**Exercise goal:**
None of the images should appear in your copy. Transcribe the data in full.

[Extracted page text data]
-- Opening Marker --
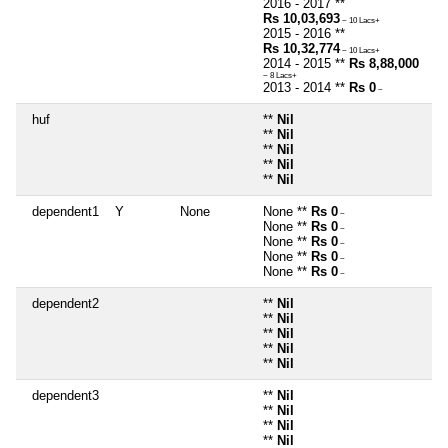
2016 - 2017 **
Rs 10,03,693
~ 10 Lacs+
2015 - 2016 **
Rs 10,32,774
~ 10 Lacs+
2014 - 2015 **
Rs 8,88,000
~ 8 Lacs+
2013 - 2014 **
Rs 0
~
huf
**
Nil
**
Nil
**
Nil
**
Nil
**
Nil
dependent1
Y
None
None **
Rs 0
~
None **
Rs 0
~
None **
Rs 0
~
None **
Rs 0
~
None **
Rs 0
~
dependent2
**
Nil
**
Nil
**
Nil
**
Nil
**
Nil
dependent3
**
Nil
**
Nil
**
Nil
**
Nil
-- Closing Marker --
**Expected output:**
2016 - 2017 **
Rs 10,03,693
~ 10 Lacs+
2015 - 2016 **
Rs 10,32,774
~ 10 Lacs+
2014 - 2015 **
Rs 8,88,000
~ 8 Lacs+
2013 - 2014 **
Rs 0
~
huf
**
Nil
**
Nil
**
Nil
**
Nil
**
Nil
dependent1
Y
None
None **
Rs 0
~
None **
Rs 0
~
None **
Rs 0
~
None **
Rs 0
~
None **
Rs 0
~
dependent2
**
Nil
**
Nil
**
Nil
**
Nil
**
Nil
dependent3
**
Nil
**
Nil
**
Nil
**
Nil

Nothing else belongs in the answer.